## Document
-- BEGIN --

Mr Thompson: I think the figure quoted is the total cost of
which only a proportion will be procurement.
Q21 [13:41]
Dr Pugh: What was the cost of making the iPlayer
partially interoperable, because that was an additional cost incurred
during this year was it not? Initially it was only working on Windows
XP via Internet Explorer. I believe, I have not tried, I can now get it
to work on my Mac; for some things anyway. I can stream but I cannot
download.
Mr Thompson: It should be working on your Mac. If it is not,
I will pop round and have a look.
Q22 [14:10]
Dr Pugh: Interestingly enough, I did try on the House of
Commons Windows computer and it crashed. But that is possibly a separate
issue.
Mr Thompson: It may be a problem at your end. Who knows? The
plan with the iPlayer was always to make it as widely available across
different platforms as we could and the main consumer launch of the
iPlayer, which happened on Christmas Day, when we actually launched it
to the public fully ---
Q23 [14:37]
Dr Pugh: So it was planned expenditure; nothing to do
with the protests which were voiced at the time.
Mr Thompson: No. To be honest people feared that the BBC
might be planning a cosy and exclusive relationship with Microsoft. It
was always planned; it was a requirement of the BBC Trust but, to be
honest, it was always the management's plan that this product would be
available for people using different systems.
Q24 [14:57]
Dr Pugh: It had nothing to do with the fact that your
group controller of future media technology actually came from Microsoft
and was hired from Microsoft.
Mr Peat: It was a condition of approval by the BBC Trust that
the full availability through different systems should be
accelerated.
Mr Thompson: What was true was that some of the initial
consumer tests were available only for use in the Microsoft Windows and
Media Player environment, but that was at the testing stage. It is
absolutely core to the BBC that we make our services as universally
available as possible and that, in the context of the web, absolutely
includes the availability of services on different platforms.
Q25 [15:40]
Dr Pugh: So at what stage will we be able to fully
download and screen to a Mac or a Linux computer?
Mr Thompson: You can do that now.
Q26 [15:48]
Dr Pugh: Both of them?
Mr Thompson: Yes.
Q27 [15:51]
Dr Pugh: Why, in a sense, did you develop your own piece
of kit? There are actually things you could have procured. BT Vision
is one product, BitTorrent is another which are both developed and fully
interoperable as far as I understand. Why go to all the trouble of
procuring your own system which in a sense you could have bought off the
peg?

-- END --

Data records
-- BEGIN --

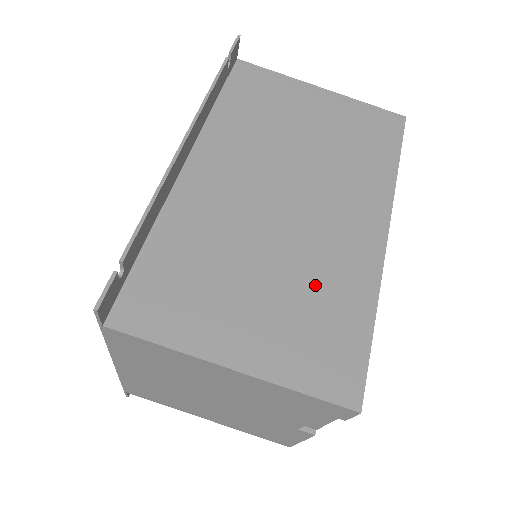
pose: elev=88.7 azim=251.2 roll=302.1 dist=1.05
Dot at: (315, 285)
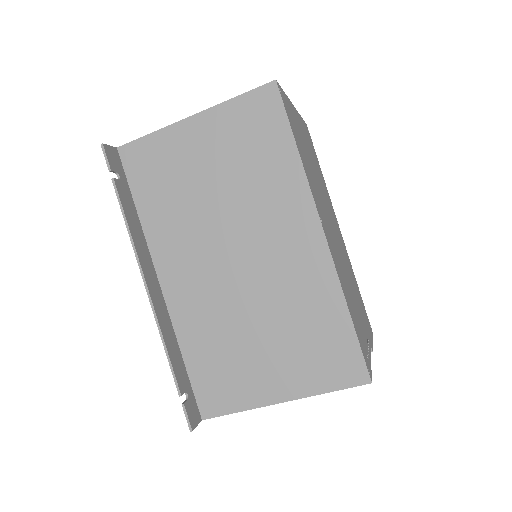
Dot at: (296, 314)
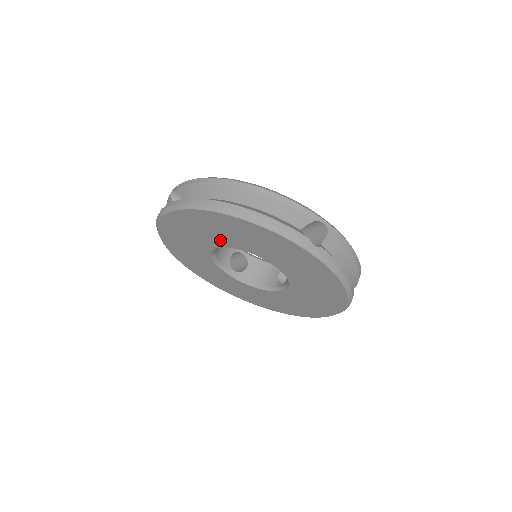
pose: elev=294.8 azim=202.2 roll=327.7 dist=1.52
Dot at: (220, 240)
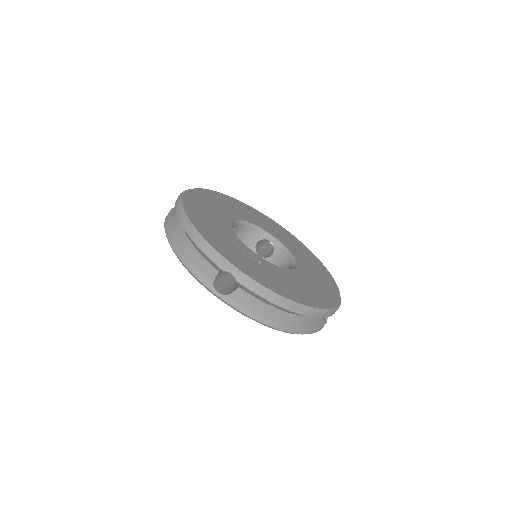
Dot at: occluded
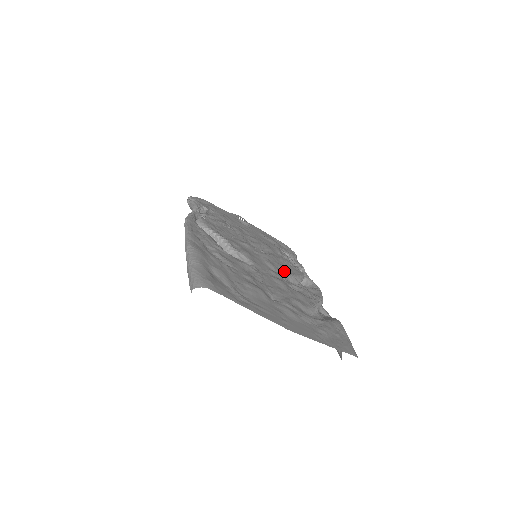
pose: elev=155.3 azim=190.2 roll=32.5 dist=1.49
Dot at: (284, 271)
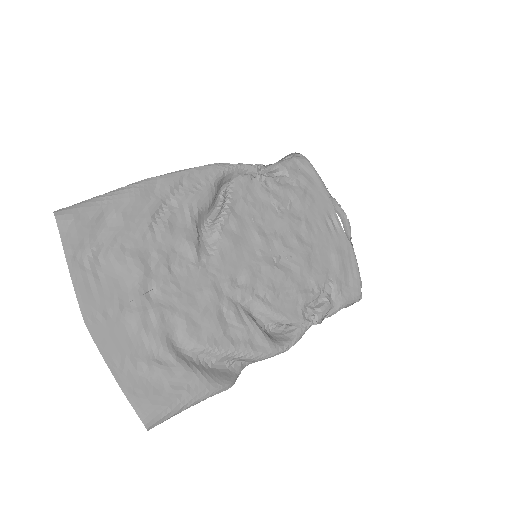
Dot at: (261, 295)
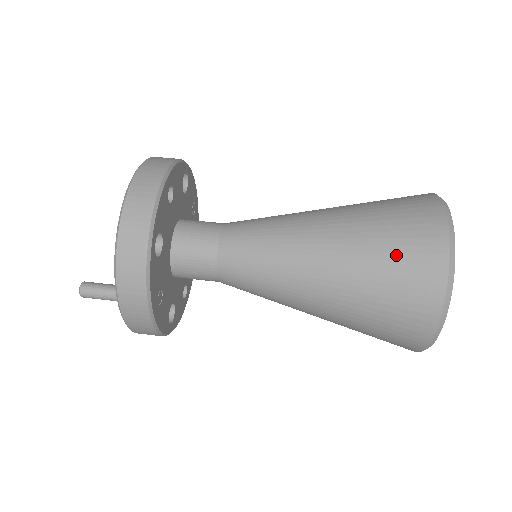
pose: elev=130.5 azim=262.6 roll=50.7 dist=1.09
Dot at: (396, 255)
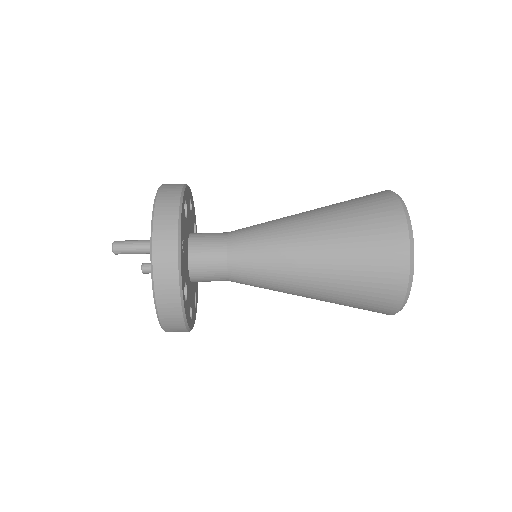
Dot at: (359, 201)
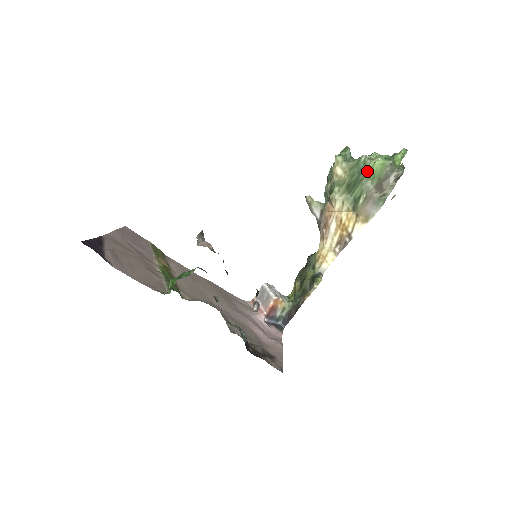
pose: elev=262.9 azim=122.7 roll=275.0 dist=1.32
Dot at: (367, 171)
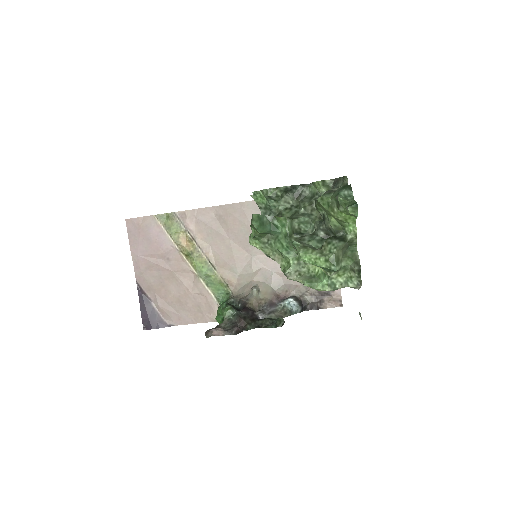
Dot at: occluded
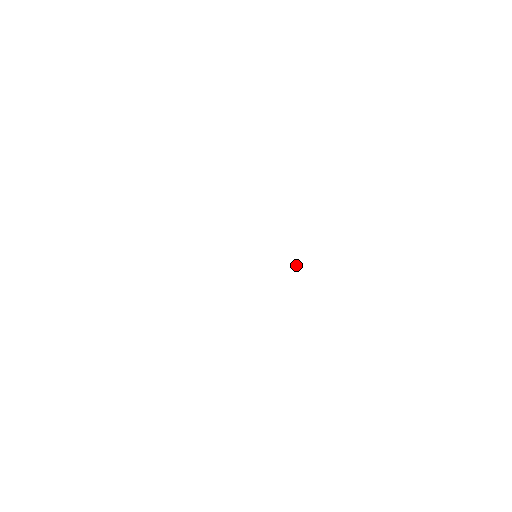
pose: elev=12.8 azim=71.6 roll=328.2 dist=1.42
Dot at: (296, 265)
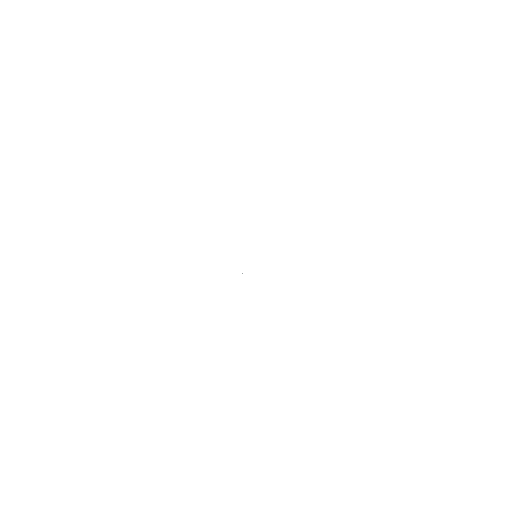
Dot at: occluded
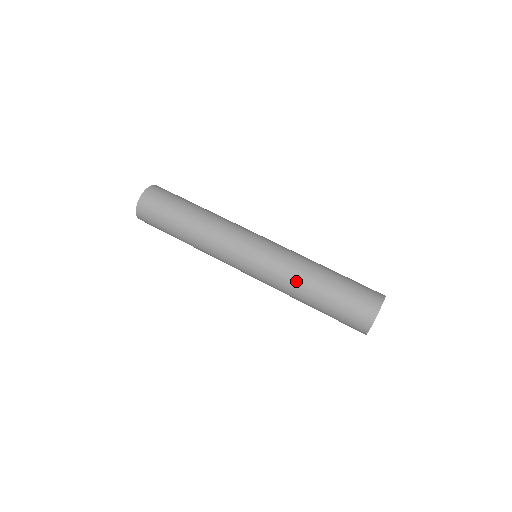
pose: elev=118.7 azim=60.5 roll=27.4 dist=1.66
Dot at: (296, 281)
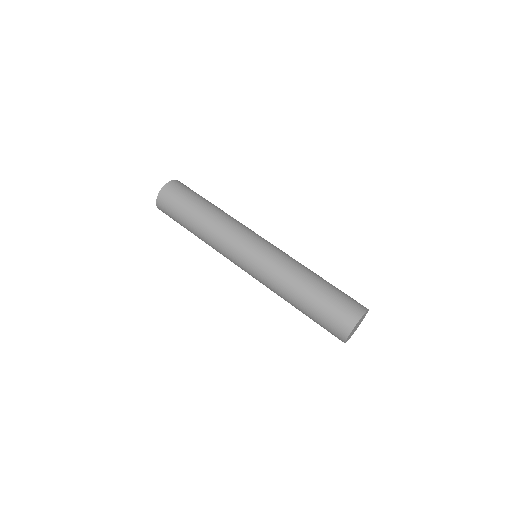
Dot at: (286, 283)
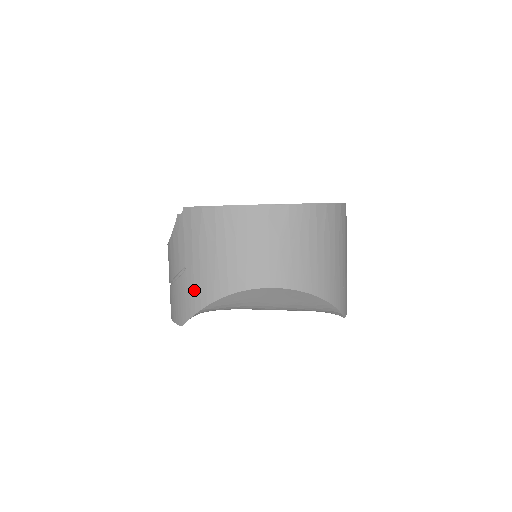
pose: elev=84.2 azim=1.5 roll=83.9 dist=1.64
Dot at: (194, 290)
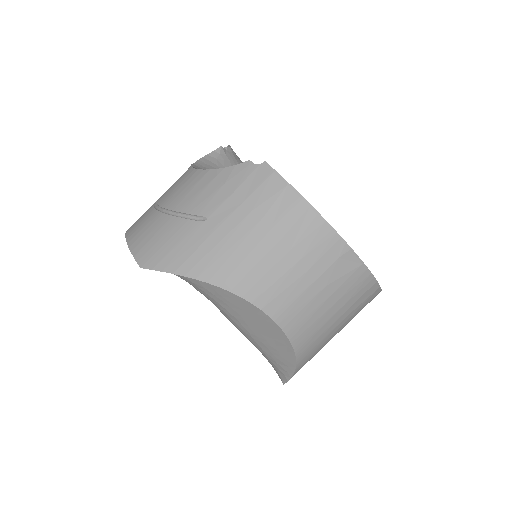
Dot at: (196, 250)
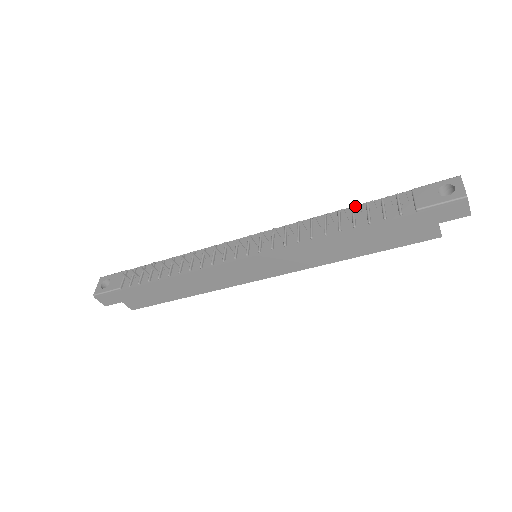
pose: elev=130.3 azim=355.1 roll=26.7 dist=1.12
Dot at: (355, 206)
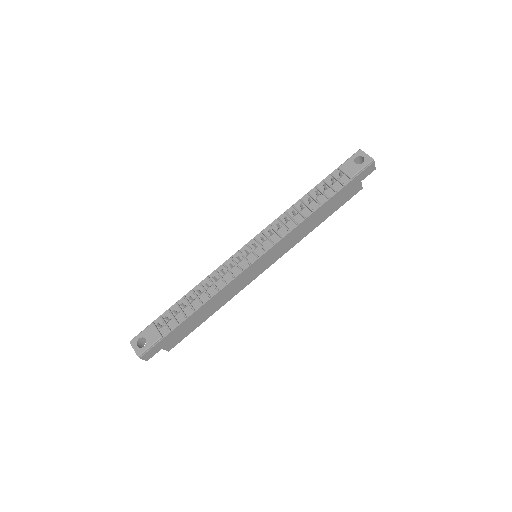
Dot at: (315, 191)
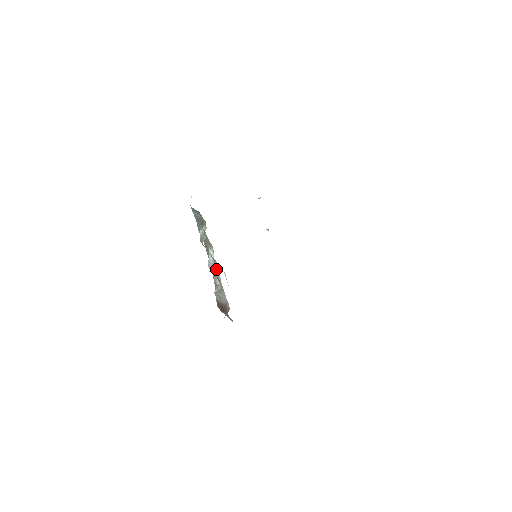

-- END --

## Goals
1. According to the transcript, on what day did the main consumer launch of the iPlayer take place?
2. Duplicate every one of the point correspondence rows line for line, omitting the pictures from your reply.

## Outputs by task
1. Christmas Day.

2.
pose: elev=88.7 azim=251.2 roll=302.1 dist=1.05
Dot at: (315, 285)
Dot at: (296, 314)
pose: elev=294.8 azim=202.2 roll=327.7 dist=1.52
Dot at: (220, 240)
Dot at: occluded
pose: elev=155.3 azim=190.2 roll=32.5 dist=1.49
Dot at: (284, 271)
Dot at: (261, 295)
pose: elev=130.5 azim=262.6 roll=50.7 dist=1.09
Dot at: (396, 255)
Dot at: (359, 201)
pose: elev=262.9 azim=122.7 roll=275.0 dist=1.32
Dot at: (367, 171)
Dot at: occluded
pose: elev=12.8 azim=71.6 roll=328.2 dist=1.42
Dot at: (296, 265)
Dot at: occluded
pose: elev=118.7 azim=60.5 roll=27.4 dist=1.66
Dot at: (296, 281)
Dot at: (286, 283)
pose: elev=84.2 azim=1.5 roll=83.9 dist=1.64
Dot at: (194, 290)
Dot at: (196, 250)
pose: elev=130.3 azim=355.1 roll=26.7 dist=1.12
Dot at: (355, 206)
Dot at: (315, 191)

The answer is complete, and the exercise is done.